AIM OF THE TASK
Repeat the data in full and exactly. Leave the pictures out.

# # #

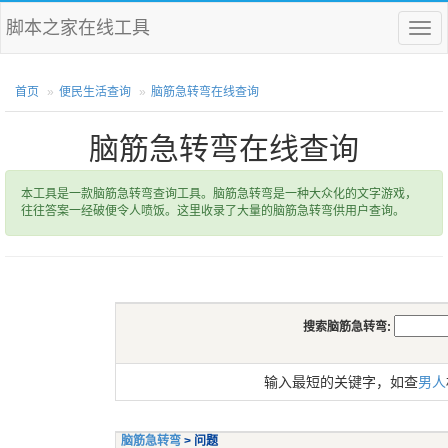
脚本之家在线工具
菜
单
首页
便民生活查询
脑筋急转弯在线查询
脑筋急转弯在线查询
本工具是一款脑筋急转弯查询工具。脑筋急转弯是一种大众化的文字游戏，
往往答案一经破便令人喷饭。这里收录了大量的脑筋急转弯供用户查询。
搜索脑筋急转弯:
输入最短的关键字，如查
男人
脑筋急转弯
> 问题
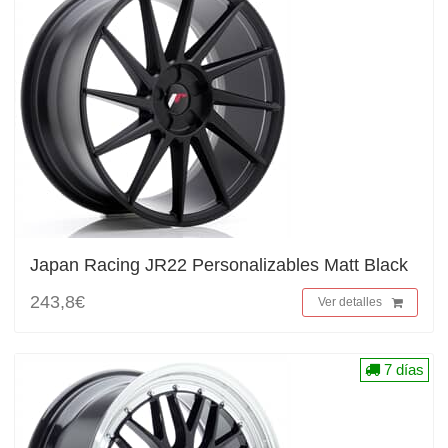
Japan Racing JR22 Personalizables Matt Black
243,8€
Ver detalles
7 días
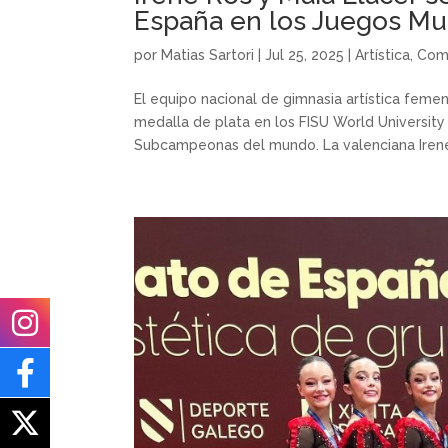
España en los Juegos Mun
por
Matias Sartori
|
Jul 25, 2025
|
Artística
,
Com
El equipo nacional de gimnasia artística femen
medalla de plata en los FISU World Universit
Subcampeonas del mundo. La valenciana Irene 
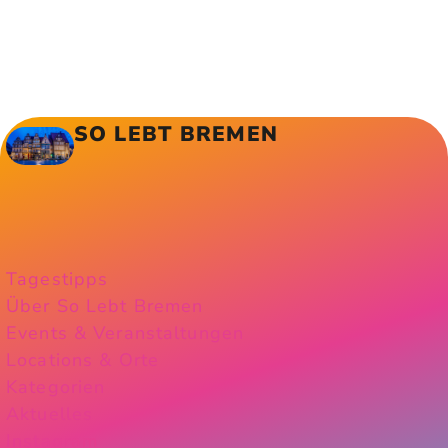
SO LEBT BREMEN
Tagestipps
Über So Lebt Bremen
Events & Veranstaltungen
Locations & Orte
Kategorien
Aktuelles
Instagram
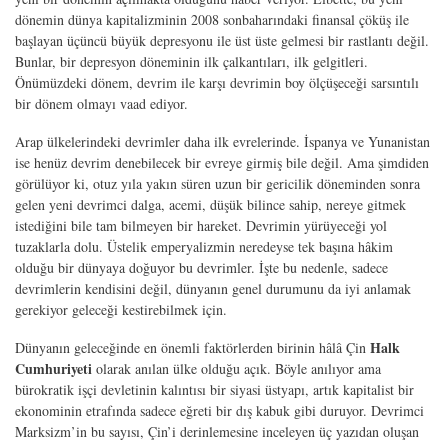
dönemin dünya kapitalizminin 2008 sonbaharındaki finansal çöküş ile
başlayan üçüncü büyük depresyonu ile üst üste gelmesi bir rastlantı değil.
Bunlar, bir depresyon döneminin ilk çalkantıları, ilk gelgitleri.
Önümüzdeki dönem, devrim ile karşı devrimin boy ölçüşeceği sarsıntılı
bir dönem olmayı vaad ediyor.
Arap ülkelerindeki devrimler daha ilk evrelerinde. İspanya ve Yunanistan
ise henüz devrim denebilecek bir evreye girmiş bile değil. Ama şimdiden
görülüyor ki, otuz yıla yakın süren uzun bir gericilik döneminden sonra
gelen yeni devrimci dalga, acemi, düşük bilince sahip, nereye gitmek
istediğini bile tam bilmeyen bir hareket. Devrimin yürüyeceği yol
tuzaklarla dolu. Üstelik emperyalizmin neredeyse tek başına hâkim
olduğu bir dünyaya doğuyor bu devrimler. İşte bu nedenle, sadece
devrimlerin kendisini değil, dünyanın genel durumunu da iyi anlamak
gerekiyor geleceği kestirebilmek için.
Halk
Dünyanın geleceğinde en önemli faktörlerden birinin hâlâ Çin
Cumhuriyeti
olarak anılan ülke olduğu açık. Böyle anılıyor ama
bürokratik işçi devletinin kalıntısı bir siyasi üstyapı, artık kapitalist bir
ekonominin etrafında sadece eğreti bir dış kabuk gibi duruyor. Devrimci
Marksizm’in bu sayısı, Çin’i derinlemesine inceleyen üç yazıdan oluşan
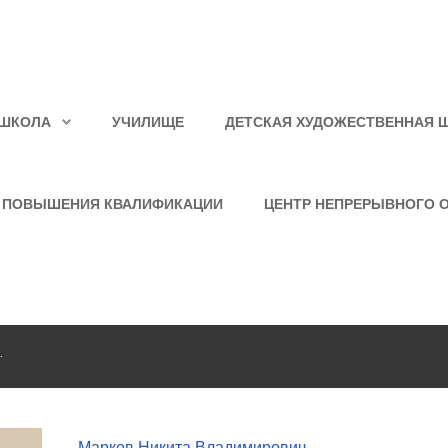
ШКОЛА
УЧИЛИЩЕ
ДЕТСКАЯ ХУДОЖЕСТВЕННАЯ 
 ПОВЫШЕНИЯ КВАЛИФИКАЦИИ
ЦЕНТР НЕПРЕРЫВНОГО 
.
Марков Никита Владимирович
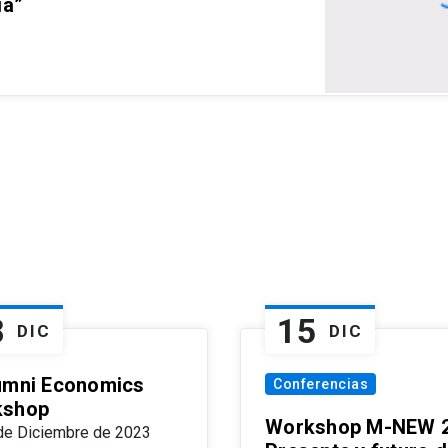
ia”
8
15
DIC
DIC
umni Economics
Conferencias
kshop
Workshop M-NEW 2
de Diciembre de 2023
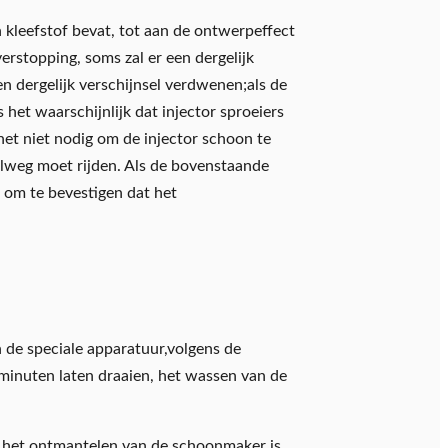
en kleefstof bevat, tot aan de ontwerpeffect
verstopping, soms zal er een dergelijk
een dergelijk verschijnsel verdwenen;als de
 het waarschijnlijk dat injector sproeiers
 het niet nodig om de injector schoon te
nelweg moet rijden. Als de bovenstaande
 om te bevestigen dat het
n de speciale apparatuur,volgens de
 minuten laten draaien, het wassen van de
 het ontmantelen van de schoonmaker is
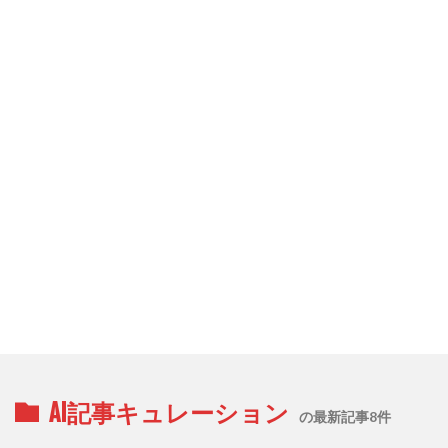
AI記事キュレーション
の最新記事8件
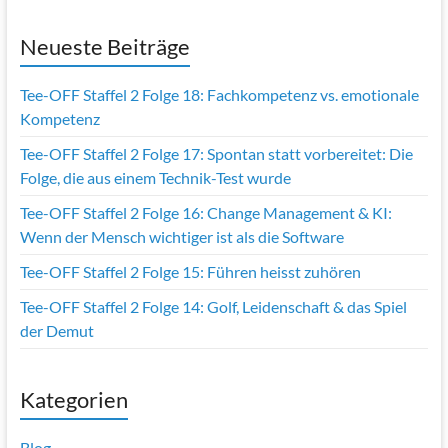
Neueste Beiträge
Tee-OFF Staffel 2 Folge 18: Fachkompetenz vs. emotionale
Kompetenz
Tee-OFF Staffel 2 Folge 17: Spontan statt vorbereitet: Die
Folge, die aus einem Technik-Test wurde
Tee-OFF Staffel 2 Folge 16: Change Management & KI:
Wenn der Mensch wichtiger ist als die Software
Tee-OFF Staffel 2 Folge 15: Führen heisst zuhören
Tee-OFF Staffel 2 Folge 14: Golf, Leidenschaft & das Spiel
der Demut
Kategorien
Blog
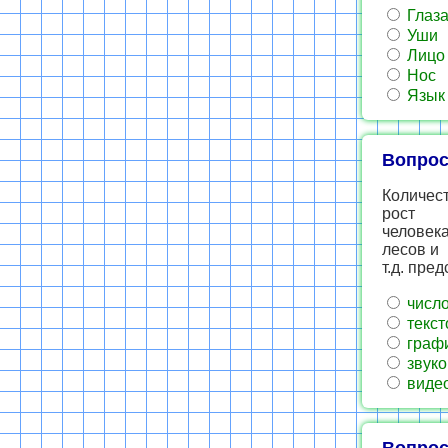
Глаз
Уши
Лицо
Нос
Язык
Вопрос
Количест
рост
человека
лесов и
т.д. пре
числ
текст
граф
звуко
виде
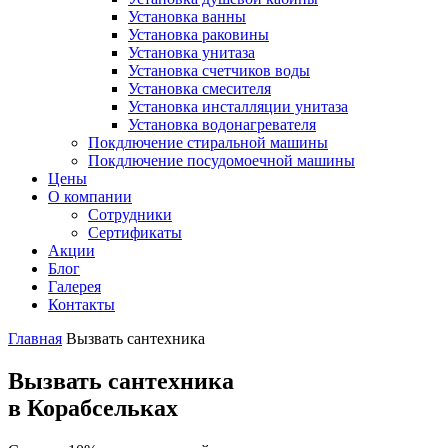
Установка ванны
Установка раковины
Установка унитаза
Установка счетчиков воды
Установка смесителя
Установка инсталляции унитаза
Установка водонагревателя
Покдлючение стиральной машины
Покдлючение посудомоечной машины
Цены
О компании
Сотрудники
Сертификаты
Акции
Блог
Галерея
Контакты
Главная
Вызвать сантехника
Вызвать сантехника
в Корабсельках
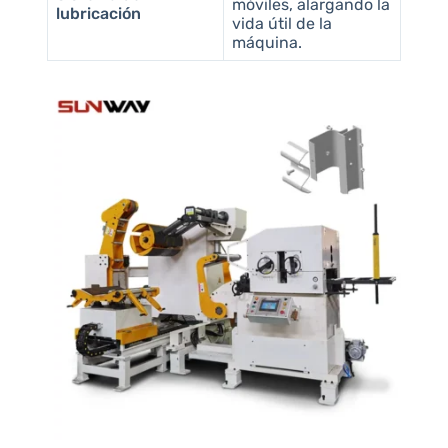
móviles, alargando la
lubricación
vida útil de la
máquina.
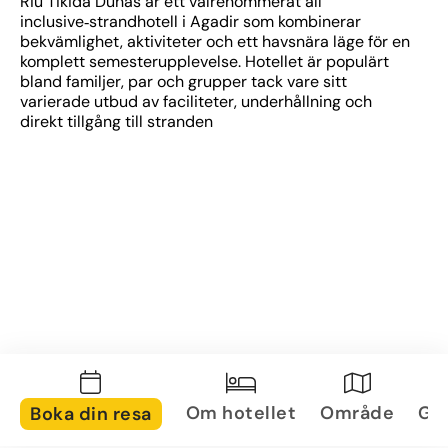
Riu Tikida Dunas är ett välrenommerat all 
inclusive‑strandhotell i Agadir som kombinerar 
bekvämlighet, aktiviteter och ett havsnära läge för en 
komplett semesterupplevelse. Hotellet är populärt 
bland familjer, par och grupper tack vare sitt 
varierade utbud av faciliteter, underhållning och 
direkt tillgång till stranden
Om hotellet
Område
Gal
Boka din resa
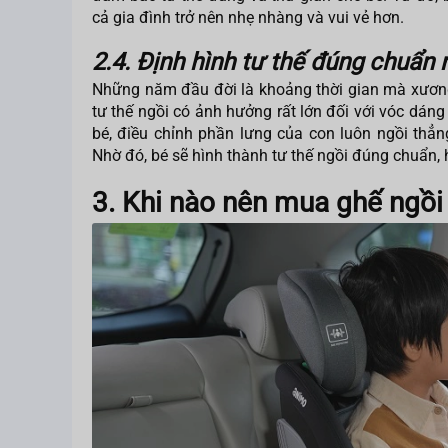
cả gia đình trở nên nhẹ nhàng và vui vẻ hơn.
2.4. Định hình tư thế đúng chuẩn 
Những năm đầu đời là khoảng thời gian mà xương 
tư thế ngồi có ảnh hưởng rất lớn đối với vóc dáng
bé, điều chỉnh phần lưng của con luôn ngồi th
Nhờ đó, bé sẽ hình thành tư thế ngồi đúng chuẩn,
3. Khi nào nên mua ghế ngồi 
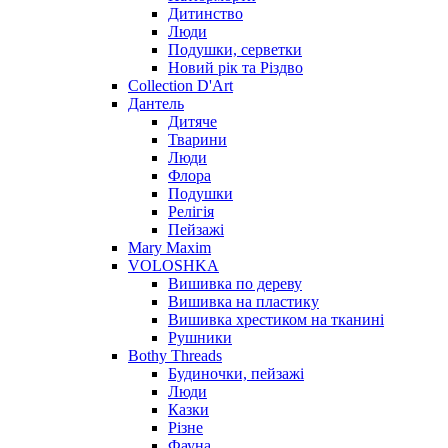
Дитинство
Люди
Подушки, серветки
Новий рік та Різдво
Collection D'Art
Дантель
Дитяче
Тварини
Люди
Флора
Подушки
Релігія
Пейзажі
Mary Maxim
VOLOSHKA
Вишивка по дереву
Вишивка на пластику
Вишивка хрестиком на тканині
Рушники
Bothy Threads
Будиночки, пейзажі
Люди
Казки
Різне
Фауна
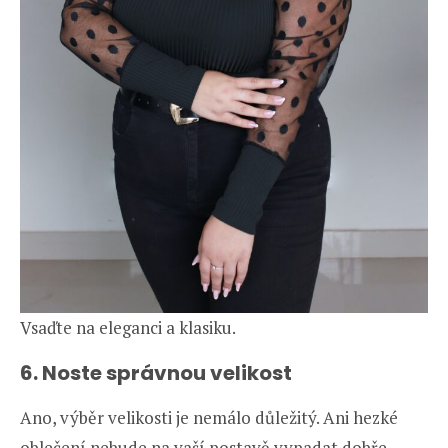
Vsaďte na eleganci a klasiku.
6. Noste správnou velikost
Ano, výběr velikosti je nemálo důležitý. Ani hezké
oblečení nebude na vaší postavě vypadat dobře,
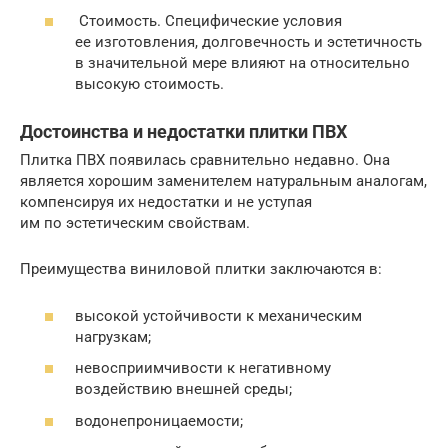
Стоимость. Специфические условия
ее изготовления, долговечность и эстетичность
в значительной мере влияют на относительно
высокую стоимость.
Достоинства и недостатки плитки ПВХ
Плитка ПВХ появилась сравнительно недавно. Она
является хорошим заменителем натуральным аналогам,
компенсируя их недостатки и не уступая
им по эстетическим свойствам.
Преимущества виниловой плитки заключаются в:
высокой устойчивости к механическим
нагрузкам;
невосприимчивости к негативному
воздействию внешней среды;
водонепроницаемости;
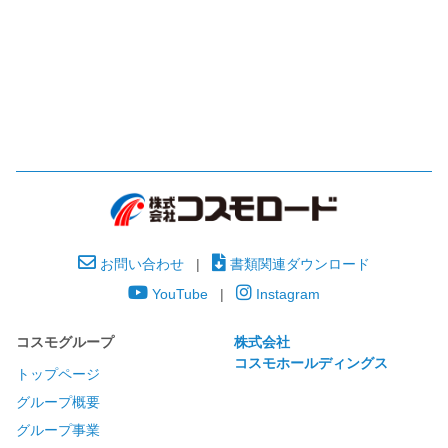
お問い合わせ
|
書類関連ダウンロード
YouTube
|
Instagram
コスモグループ
株式会社
コスモホールディングス
トップページ
グループ概要
グループ事業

# # #

SOLUTION
脚本之家在线工具
菜
单
首页
便民生活查询
脑筋急转弯在线查询
脑筋急转弯在线查询
本工具是一款脑筋急转弯查询工具。脑筋急转弯是一种大众化的文字游戏，
往往答案一经破便令人喷饭。这里收录了大量的脑筋急转弯供用户查询。
搜索脑筋急转弯:
输入最短的关键字，如查
男人
脑筋急转弯
> 问题
Japan Racing JR22 Personalizables Matt Black
243,8€
Ver detalles
7 días
España en los Juegos Mun
por
Matias Sartori
|
Jul 25, 2025
|
Artística
,
Com
El equipo nacional de gimnasia artística femen
medalla de plata en los FISU World Universit
Subcampeonas del mundo. La valenciana Irene 
SO LEBT BREMEN
Tagestipps
Über So Lebt Bremen
Events & Veranstaltungen
Locations & Orte
Kategorien
Aktuelles
Instagram
dönemin dünya kapitalizminin 2008 sonbaharındaki finansal çöküş ile
başlayan üçüncü büyük depresyonu ile üst üste gelmesi bir rastlantı değil.
Bunlar, bir depresyon döneminin ilk çalkantıları, ilk gelgitleri.
Önümüzdeki dönem, devrim ile karşı devrimin boy ölçüşeceği sarsıntılı
bir dönem olmayı vaad ediyor.
Arap ülkelerindeki devrimler daha ilk evrelerinde. İspanya ve Yunanistan
ise henüz devrim denebilecek bir evreye girmiş bile değil. Ama şimdiden
görülüyor ki, otuz yıla yakın süren uzun bir gericilik döneminden sonra
gelen yeni devrimci dalga, acemi, düşük bilince sahip, nereye gitmek
istediğini bile tam bilmeyen bir hareket. Devrimin yürüyeceği yol
tuzaklarla dolu. Üstelik emperyalizmin neredeyse tek başına hâkim
olduğu bir dünyaya doğuyor bu devrimler. İşte bu nedenle, sadece
devrimlerin kendisini değil, dünyanın genel durumunu da iyi anlamak
gerekiyor geleceği kestirebilmek için.
Halk
Dünyanın geleceğinde en önemli faktörlerden birinin hâlâ Çin
Cumhuriyeti
olarak anılan ülke olduğu açık. Böyle anılıyor ama
bürokratik işçi devletinin kalıntısı bir siyasi üstyapı, artık kapitalist bir
ekonominin etrafında sadece eğreti bir dış kabuk gibi duruyor. Devrimci
Marksizm’in bu sayısı, Çin’i derinlemesine inceleyen üç yazıdan oluşan
ШКОЛА
УЧИЛИЩЕ
ДЕТСКАЯ ХУДОЖЕСТВЕННАЯ 
 ПОВЫШЕНИЯ КВАЛИФИКАЦИИ
ЦЕНТР НЕПРЕРЫВНОГО 
.
Марков Никита Владимирович
ia”
8
15
DIC
DIC
umni Economics
Conferencias
kshop
Workshop M-NEW 2
de Diciembre de 2023
en kleefstof bevat, tot aan de ontwerpeffect
verstopping, soms zal er een dergelijk
een dergelijk verschijnsel verdwenen;als de
 het waarschijnlijk dat injector sproeiers
 het niet nodig om de injector schoon te
nelweg moet rijden. Als de bovenstaande
 om te bevestigen dat het
n de speciale apparatuur,volgens de
 minuten laten draaien, het wassen van de
 het ontmantelen van de schoonmaker is
AI記事キュレーション
の最新記事8件
Neueste Beiträge
Tee-OFF Staffel 2 Folge 18: Fachkompetenz vs. emotionale
Kompetenz
Tee-OFF Staffel 2 Folge 17: Spontan statt vorbereitet: Die
Folge, die aus einem Technik-Test wurde
Tee-OFF Staffel 2 Folge 16: Change Management & KI:
Wenn der Mensch wichtiger ist als die Software
Tee-OFF Staffel 2 Folge 15: Führen heisst zuhören
Tee-OFF Staffel 2 Folge 14: Golf, Leidenschaft & das Spiel
der Demut
Kategorien
Blog
Глаз
Уши
Лицо
Нос
Язык
Вопрос
Количест
рост
человека
лесов и
т.д. пре
числ
текст
граф
звуко
виде
Установка ванны
Установка раковины
Установка унитаза
Установка счетчиков воды
Установка смесителя
Установка инсталляции унитаза
Установка водонагревателя
Покдлючение стиральной машины
Покдлючение посудомоечной машины
Цены
О компании
Сотрудники
Сертификаты
Акции
Блог
Галерея
Контакты
Главная
Вызвать сантехника
Вызвать сантехника
в Корабсельках
móviles, alargando la
lubricación
vida útil de la
máquina.
Riu Tikida Dunas är ett välrenommerat all 
inclusive‑strandhotell i Agadir som kombinerar 
bekvämlighet, aktiviteter och ett havsnära läge för en 
komplett semesterupplevelse. Hotellet är populärt 
bland familjer, par och grupper tack vare sitt 
varierade utbud av faciliteter, underhållning och 
direkt tillgång till stranden
Om hotellet
Område
Gal
Boka din resa
cả gia đình trở nên nhẹ nhàng và vui vẻ hơn.
2.4. Định hình tư thế đúng chuẩn 
Những năm đầu đời là khoảng thời gian mà xương 
tư thế ngồi có ảnh hưởng rất lớn đối với vóc dáng
bé, điều chỉnh phần lưng của con luôn ngồi th
Nhờ đó, bé sẽ hình thành tư thế ngồi đúng chuẩn,
3. Khi nào nên mua ghế ngồi 
Дитинство
Люди
Подушки, серветки
Новий рік та Різдво
Collection D'Art
Дантель
Дитяче
Тварини
Люди
Флора
Подушки
Релігія
Пейзажі
Mary Maxim
VOLOSHKA
Вишивка по дереву
Вишивка на пластику
Вишивка хрестиком на тканині
Рушники
Bothy Threads
Будиночки, пейзажі
Люди
Казки
Різне
Фауна
Vsaďte na eleganci a klasiku.
6. Noste správnou velikost
Ano, výběr velikosti je nemálo důležitý. Ani hezké
oblečení nebude na vaší postavě vypadat dobře,
Стоимость. Специфические условия
ее изготовления, долговечность и эстетичность
в значительной мере влияют на относительно
высокую стоимость.
Достоинства и недостатки плитки ПВХ
Плитка ПВХ появилась сравнительно недавно. Она
является хорошим заменителем натуральным аналогам,
компенсируя их недостатки и не уступая
им по эстетическим свойствам.
Преимущества виниловой плитки заключаются в:
высокой устойчивости к механическим
нагрузкам;
невосприимчивости к негативному
воздействию внешней среды;
водонепроницаемости;
お問い合わせ
|
書類関連ダウンロード
YouTube
|
Instagram
コスモグループ
株式会社
コスモホールディングス
トップページ
グループ概要
グループ事業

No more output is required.